The huge root-rot infestation underlies 2,200 acres east of Prairie City in a remote corner of eastern Oregon’s Blue Mountains at an elevation of about 6,500 feet near the Strawberry Mountain and Monument Rock wilderness areas.
The Forest Service plans to publish a brochure about the gigantic fungus, Armillaria ostoyae, this summer. "There is no way to eliminate it," said Malheur National Forest ecologist and tree expert Mike Tatum of John Day.
Most people walking by would never know the fungus lurks just below the ground’s surface, occupying its time in the quiet business of sending out shoestring-like tentacles called rhizomorphs and wrapping them around tree roots.
Its sheer mass — it’s roughly the size of 1,600 football fields — makes Herman Melville’s fictional white whale Moby Dick seem like a tadpole. And it could get bigger.
In terms of age, Armillaria is a fungiform Methuselah.
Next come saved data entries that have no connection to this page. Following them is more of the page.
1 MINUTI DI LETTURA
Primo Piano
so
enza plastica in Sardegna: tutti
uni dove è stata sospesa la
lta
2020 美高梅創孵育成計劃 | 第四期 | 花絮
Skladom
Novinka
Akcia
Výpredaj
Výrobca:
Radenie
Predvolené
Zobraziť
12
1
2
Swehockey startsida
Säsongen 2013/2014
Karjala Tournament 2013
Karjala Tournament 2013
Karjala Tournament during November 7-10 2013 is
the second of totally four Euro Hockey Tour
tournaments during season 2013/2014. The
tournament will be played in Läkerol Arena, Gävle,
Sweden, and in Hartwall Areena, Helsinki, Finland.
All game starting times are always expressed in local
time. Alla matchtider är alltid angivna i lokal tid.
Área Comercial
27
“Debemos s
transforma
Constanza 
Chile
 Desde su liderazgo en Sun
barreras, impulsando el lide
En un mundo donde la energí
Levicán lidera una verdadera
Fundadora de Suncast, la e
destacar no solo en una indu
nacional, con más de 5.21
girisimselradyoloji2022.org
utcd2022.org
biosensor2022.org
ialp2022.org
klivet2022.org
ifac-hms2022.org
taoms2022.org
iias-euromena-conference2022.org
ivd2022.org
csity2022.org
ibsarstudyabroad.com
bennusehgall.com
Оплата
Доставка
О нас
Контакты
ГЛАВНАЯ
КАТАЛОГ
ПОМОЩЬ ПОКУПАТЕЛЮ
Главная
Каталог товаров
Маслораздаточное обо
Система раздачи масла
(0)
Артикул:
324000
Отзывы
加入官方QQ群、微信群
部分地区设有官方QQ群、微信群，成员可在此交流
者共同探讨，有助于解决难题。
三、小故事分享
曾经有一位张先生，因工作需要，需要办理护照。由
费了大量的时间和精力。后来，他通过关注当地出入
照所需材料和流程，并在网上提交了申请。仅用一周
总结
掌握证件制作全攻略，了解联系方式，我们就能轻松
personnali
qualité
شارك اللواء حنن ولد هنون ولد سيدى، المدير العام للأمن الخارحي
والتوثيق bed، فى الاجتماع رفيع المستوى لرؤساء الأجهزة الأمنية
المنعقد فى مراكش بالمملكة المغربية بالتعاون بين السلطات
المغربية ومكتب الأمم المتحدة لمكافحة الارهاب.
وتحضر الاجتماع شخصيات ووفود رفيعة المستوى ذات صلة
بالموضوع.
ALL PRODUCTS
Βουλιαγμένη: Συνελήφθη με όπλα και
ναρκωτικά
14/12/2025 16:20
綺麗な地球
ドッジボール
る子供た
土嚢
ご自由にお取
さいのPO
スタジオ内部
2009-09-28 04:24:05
Researchers say it may have been 100 years old when Alexander the Great conquered the known world in 330 B.C. And some estimates suggest it could be 8,000 years old, said Forest Service researcher Catherine Parks, who has spent 10 years studying it.
Through DNA fingerprinting and a process called vegetative pairing, Parks’ research team determined that Armillaria is a single organism and therefore the biggest living thing on Earth.